#### WORK INSTRUCTION 1
Quote the Python thread on nested lists, beginning at the words "This will return" and stopping after the words "inner array List.".
━━━━━ EXTRACTED TEXT
Nested list Comparision with format string in python

Question

l = ["Youtube", "Instagram", "Facebook"]

a = [
    [
        "{} {}".format(i[2 * j : 2 * j + 1], i[2 * j + 1 : 2 * j + 2])
        for j in range(len(i) // 2)
    ]
    for i in l
]
print(a)

This will return

[['Y o', 'u t', 'u b'], ['I n', 's t', 'a g', 'r a'], ['F a', 'c e', 'b o', 'o k']]

How the above list I can join first character space with the second character, Please tell if i missing anything in the inner array List.

Below is the output I want the odd space with even character

[['Yuu otb'], ['Isar ntga'], ['Fcbo aeok']]

Answer 1

You could join slices of the strings as follows:

[[' '.join((s[:-1:2], s[1::2]))] for s in l]
# [['Yuu otb'], ['Isar ntga'], ['Fcbo aeok']]

Answer 2

I have combined zip and join

l = ["Youtube", "Instagram", "Facebook"]
a = [["{} {}".format(i[2 * j : 2 * j + 1], i[2 * j + 1 : 2 * j + 2])for j in range(len(i) // 2)]for i in l]
b = [[''.join(x) for x in zip(*i) if ''.join(x).replace(' ', '')] for i in a]
c = [' '.join(i) for i in b]
print(c)

Output:

['Yuu otb', 'Isar ntga', 'Fcbo aeok']

Answer 3

Sticking with the main structure of your original solution,

a = [
    [
        "{} {}".format("".join([i[2 * j : 2 * j + 1] for j in range(len(i) // 2)]),
            "".join([i[2 * j + 1 : 2 * j + 2] for j in range(len(i) // 2)]))
━━━━━━━━━━
━━━━━ INPUT RECORDS
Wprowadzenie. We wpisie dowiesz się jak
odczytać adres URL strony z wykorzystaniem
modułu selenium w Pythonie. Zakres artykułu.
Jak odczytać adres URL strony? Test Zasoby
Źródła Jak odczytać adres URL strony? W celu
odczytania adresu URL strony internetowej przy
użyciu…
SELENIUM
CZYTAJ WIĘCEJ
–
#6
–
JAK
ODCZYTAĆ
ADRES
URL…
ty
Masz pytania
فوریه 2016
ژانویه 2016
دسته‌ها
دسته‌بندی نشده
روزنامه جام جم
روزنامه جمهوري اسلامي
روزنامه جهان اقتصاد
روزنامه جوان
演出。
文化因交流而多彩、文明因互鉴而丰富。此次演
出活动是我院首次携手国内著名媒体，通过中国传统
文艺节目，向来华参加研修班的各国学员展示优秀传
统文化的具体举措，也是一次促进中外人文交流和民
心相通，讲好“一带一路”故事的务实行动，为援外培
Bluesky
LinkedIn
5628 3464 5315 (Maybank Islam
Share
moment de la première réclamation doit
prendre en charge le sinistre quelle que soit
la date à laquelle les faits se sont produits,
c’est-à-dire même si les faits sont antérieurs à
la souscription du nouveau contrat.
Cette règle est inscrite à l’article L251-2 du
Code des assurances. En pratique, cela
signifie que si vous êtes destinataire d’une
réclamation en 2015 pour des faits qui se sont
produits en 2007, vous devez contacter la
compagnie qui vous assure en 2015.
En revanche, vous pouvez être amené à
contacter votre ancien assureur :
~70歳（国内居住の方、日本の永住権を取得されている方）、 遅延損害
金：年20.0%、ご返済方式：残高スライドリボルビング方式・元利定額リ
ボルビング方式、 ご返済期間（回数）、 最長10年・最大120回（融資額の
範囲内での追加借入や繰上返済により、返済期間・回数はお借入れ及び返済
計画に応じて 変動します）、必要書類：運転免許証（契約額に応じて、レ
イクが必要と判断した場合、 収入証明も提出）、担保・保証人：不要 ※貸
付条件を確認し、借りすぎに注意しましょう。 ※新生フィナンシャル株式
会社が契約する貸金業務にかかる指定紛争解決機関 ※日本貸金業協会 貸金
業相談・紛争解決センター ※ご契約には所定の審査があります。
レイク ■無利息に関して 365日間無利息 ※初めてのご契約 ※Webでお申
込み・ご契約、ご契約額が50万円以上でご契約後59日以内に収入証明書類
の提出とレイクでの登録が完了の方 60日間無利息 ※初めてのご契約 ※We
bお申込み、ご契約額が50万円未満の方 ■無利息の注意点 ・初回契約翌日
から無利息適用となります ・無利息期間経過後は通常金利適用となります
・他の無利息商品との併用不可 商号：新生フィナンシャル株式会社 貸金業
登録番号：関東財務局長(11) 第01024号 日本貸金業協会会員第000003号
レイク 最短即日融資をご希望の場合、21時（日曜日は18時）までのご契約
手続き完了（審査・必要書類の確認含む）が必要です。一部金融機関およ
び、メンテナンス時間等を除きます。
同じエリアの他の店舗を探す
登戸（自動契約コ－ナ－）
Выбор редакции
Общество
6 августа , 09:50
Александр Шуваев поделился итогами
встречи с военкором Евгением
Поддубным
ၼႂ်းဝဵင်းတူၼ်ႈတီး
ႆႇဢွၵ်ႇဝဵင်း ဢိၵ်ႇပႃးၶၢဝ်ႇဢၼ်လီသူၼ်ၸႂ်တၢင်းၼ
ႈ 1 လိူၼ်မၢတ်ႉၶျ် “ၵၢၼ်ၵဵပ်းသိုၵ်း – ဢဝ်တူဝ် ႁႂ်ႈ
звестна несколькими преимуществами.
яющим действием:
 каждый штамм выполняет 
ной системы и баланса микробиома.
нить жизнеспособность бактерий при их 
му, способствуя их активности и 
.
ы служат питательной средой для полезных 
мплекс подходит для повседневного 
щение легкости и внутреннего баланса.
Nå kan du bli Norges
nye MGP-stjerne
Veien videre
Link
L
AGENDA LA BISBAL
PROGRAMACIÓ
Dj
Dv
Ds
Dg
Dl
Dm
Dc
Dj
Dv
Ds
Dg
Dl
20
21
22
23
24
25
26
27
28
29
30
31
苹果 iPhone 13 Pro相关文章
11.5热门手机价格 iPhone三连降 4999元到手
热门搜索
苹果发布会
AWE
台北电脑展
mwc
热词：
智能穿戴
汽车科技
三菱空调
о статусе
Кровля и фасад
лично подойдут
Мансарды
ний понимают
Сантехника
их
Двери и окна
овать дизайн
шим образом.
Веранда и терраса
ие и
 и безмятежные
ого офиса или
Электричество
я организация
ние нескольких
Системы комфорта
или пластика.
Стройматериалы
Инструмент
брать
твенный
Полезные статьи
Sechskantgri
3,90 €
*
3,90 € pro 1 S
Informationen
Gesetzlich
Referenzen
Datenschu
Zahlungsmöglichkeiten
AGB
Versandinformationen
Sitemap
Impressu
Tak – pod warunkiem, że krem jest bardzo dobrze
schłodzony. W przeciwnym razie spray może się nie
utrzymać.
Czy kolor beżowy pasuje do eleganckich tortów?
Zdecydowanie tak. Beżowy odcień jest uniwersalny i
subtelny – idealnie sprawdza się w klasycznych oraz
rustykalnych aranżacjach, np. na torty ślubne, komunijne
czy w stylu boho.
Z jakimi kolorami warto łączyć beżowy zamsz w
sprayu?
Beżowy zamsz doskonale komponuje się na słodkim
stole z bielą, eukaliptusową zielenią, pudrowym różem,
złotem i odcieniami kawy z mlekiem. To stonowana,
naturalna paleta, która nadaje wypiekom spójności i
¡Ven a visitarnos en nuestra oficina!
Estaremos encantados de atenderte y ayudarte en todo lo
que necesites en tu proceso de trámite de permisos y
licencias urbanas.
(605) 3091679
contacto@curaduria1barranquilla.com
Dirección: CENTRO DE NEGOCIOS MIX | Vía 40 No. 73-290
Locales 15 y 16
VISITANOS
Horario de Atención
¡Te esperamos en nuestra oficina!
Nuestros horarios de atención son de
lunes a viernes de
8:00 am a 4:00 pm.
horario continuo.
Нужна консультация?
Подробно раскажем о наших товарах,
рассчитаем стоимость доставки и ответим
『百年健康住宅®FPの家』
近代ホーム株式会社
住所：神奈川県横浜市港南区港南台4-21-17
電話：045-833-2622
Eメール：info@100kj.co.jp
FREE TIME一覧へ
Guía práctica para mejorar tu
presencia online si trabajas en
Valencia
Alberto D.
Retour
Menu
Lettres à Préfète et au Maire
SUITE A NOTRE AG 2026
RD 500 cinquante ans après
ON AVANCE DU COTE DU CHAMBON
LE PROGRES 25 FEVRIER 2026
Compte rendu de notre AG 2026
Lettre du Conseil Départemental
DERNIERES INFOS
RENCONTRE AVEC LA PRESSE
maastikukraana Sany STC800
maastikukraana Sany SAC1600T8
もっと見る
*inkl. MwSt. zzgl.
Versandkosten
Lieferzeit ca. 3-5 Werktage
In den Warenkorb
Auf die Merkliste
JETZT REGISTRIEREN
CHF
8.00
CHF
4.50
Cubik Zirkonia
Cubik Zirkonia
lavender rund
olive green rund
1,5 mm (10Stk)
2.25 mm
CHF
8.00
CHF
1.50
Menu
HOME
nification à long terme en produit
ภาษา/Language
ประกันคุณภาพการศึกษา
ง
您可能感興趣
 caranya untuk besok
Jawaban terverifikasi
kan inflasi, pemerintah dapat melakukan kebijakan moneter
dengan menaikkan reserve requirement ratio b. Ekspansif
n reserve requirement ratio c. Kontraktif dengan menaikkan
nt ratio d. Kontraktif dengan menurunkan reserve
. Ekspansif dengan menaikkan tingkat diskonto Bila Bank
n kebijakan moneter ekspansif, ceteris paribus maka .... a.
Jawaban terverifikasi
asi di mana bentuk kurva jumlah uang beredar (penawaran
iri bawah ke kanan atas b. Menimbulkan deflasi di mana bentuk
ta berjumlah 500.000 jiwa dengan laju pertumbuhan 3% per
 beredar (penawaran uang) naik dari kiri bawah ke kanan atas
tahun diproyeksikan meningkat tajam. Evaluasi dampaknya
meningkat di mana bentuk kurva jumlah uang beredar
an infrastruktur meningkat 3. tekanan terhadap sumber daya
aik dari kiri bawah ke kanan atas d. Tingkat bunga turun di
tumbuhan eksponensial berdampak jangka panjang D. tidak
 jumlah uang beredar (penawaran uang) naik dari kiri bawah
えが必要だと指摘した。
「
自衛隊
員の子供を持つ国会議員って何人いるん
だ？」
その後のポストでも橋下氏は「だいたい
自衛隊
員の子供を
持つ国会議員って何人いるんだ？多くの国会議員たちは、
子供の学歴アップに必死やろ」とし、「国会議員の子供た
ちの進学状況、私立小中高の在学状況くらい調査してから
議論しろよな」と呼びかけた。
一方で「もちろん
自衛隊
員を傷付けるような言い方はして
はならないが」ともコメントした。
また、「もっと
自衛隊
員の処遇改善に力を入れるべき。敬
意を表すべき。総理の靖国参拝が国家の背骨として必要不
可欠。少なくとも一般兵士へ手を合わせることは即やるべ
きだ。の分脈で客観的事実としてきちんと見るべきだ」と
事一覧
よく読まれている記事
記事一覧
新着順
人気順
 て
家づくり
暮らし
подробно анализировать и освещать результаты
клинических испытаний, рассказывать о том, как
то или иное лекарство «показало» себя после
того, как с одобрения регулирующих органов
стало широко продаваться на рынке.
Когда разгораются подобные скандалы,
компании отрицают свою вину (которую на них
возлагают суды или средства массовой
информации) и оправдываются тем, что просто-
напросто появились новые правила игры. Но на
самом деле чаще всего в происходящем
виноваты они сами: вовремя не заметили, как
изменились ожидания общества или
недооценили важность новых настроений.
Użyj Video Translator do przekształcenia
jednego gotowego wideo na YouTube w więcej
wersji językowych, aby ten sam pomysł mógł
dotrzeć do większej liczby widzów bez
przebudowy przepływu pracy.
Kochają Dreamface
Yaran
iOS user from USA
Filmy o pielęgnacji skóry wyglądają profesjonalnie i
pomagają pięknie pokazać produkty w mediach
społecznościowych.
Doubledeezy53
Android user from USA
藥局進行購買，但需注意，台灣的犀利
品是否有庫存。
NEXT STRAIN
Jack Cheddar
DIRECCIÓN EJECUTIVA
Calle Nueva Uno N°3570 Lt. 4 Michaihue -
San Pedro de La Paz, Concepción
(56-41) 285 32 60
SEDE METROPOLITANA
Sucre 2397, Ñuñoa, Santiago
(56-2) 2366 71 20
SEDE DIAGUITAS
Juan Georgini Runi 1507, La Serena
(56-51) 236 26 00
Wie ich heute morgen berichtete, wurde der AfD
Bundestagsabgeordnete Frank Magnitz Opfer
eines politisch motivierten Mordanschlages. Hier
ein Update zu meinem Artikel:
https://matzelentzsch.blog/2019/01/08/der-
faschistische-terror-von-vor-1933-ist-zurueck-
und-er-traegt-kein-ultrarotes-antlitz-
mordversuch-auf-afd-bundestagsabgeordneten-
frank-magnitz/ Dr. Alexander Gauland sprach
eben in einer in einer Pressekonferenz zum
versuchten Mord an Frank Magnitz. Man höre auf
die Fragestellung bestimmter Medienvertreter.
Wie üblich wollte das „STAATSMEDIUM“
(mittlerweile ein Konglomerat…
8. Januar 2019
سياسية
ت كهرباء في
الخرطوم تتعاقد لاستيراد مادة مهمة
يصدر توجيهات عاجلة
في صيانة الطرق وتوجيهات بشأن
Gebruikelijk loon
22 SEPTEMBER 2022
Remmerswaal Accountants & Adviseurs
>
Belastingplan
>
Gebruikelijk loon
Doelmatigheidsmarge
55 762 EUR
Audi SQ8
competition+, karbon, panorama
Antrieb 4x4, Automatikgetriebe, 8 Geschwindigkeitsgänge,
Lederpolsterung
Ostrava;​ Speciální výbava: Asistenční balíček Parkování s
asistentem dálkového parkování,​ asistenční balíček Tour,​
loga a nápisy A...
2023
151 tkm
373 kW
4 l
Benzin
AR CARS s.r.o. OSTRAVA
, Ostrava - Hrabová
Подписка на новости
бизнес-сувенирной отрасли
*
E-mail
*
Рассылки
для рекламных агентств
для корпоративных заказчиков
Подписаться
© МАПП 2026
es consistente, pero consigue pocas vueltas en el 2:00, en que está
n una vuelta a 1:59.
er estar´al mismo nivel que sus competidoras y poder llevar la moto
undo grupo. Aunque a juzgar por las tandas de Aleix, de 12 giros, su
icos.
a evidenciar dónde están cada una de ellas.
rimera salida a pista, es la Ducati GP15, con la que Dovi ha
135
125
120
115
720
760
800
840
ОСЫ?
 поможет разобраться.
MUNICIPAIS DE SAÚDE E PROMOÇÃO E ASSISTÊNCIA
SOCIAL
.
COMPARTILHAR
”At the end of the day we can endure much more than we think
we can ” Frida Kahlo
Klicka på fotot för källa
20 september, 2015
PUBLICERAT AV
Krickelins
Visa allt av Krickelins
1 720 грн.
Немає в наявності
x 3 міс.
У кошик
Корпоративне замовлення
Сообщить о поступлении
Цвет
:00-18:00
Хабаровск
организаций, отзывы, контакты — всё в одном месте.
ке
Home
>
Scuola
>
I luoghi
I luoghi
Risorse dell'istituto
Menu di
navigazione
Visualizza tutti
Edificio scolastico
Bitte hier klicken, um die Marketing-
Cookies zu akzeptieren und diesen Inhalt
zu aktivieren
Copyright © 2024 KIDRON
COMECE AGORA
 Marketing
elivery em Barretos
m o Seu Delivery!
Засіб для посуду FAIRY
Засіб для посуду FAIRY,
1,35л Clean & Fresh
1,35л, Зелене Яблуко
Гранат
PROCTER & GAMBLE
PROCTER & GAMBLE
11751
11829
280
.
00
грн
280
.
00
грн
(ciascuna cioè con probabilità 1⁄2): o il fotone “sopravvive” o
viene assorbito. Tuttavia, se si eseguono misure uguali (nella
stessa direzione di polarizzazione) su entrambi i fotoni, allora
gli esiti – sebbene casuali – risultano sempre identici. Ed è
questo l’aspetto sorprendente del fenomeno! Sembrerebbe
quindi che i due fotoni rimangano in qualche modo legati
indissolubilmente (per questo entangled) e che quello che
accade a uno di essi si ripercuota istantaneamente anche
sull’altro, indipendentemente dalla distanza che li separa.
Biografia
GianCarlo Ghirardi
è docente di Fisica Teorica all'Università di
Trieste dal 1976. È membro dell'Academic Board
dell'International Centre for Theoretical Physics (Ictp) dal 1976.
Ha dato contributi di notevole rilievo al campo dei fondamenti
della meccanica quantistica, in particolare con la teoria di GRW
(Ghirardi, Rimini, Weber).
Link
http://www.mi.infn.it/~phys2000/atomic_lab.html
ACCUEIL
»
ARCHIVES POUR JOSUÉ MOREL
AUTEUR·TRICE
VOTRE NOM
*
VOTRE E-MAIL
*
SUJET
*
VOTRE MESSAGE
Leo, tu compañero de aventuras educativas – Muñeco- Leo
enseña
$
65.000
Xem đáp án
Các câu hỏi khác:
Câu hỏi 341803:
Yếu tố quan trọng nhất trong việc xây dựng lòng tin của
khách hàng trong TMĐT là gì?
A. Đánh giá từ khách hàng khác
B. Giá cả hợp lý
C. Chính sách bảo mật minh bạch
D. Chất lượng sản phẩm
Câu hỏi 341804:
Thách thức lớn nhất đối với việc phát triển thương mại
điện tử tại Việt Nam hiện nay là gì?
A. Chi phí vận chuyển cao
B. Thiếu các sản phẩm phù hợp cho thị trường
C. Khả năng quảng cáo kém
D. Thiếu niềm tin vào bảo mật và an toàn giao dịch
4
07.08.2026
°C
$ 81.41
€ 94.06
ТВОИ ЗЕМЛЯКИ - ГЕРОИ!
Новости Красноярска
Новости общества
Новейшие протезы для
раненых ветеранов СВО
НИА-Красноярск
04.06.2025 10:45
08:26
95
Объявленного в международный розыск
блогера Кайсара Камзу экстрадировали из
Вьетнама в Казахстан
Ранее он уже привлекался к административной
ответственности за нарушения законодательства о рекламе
━━━━━━━━━━
#### WORK INSTRUCTION 2
In the listing, begin at its first line and stop after the line that contains "统文化的具体举措，也是一次促进中外人文交流和民". Give those lines again with "URL" switched to "WWW", and leave everything else unchanged.

#### RESPONSE 1
This will return

[['Y o', 'u t', 'u b'], ['I n', 's t', 'a g', 'r a'], ['F a', 'c e', 'b o', 'o k']]

How the above list I can join first character space with the second character, Please tell if i missing anything in the inner array List.

#### RESPONSE 2
Wprowadzenie. We wpisie dowiesz się jak
odczytać adres WWW strony z wykorzystaniem
modułu selenium w Pythonie. Zakres artykułu.
Jak odczytać adres WWW strony? Test Zasoby
Źródła Jak odczytać adres WWW strony? W celu
odczytania adresu WWW strony internetowej przy
użyciu…
SELENIUM
CZYTAJ WIĘCEJ
–
#6
–
JAK
ODCZYTAĆ
ADRES
WWW…
ty
Masz pytania
فوریه 2016
ژانویه 2016
دسته‌ها
دسته‌بندی نشده
روزنامه جام جم
روزنامه جمهوري اسلامي
روزنامه جهان اقتصاد
روزنامه جوان
演出。
文化因交流而多彩、文明因互鉴而丰富。此次演
出活动是我院首次携手国内著名媒体，通过中国传统
文艺节目，向来华参加研修班的各国学员展示优秀传
统文化的具体举措，也是一次促进中外人文交流和民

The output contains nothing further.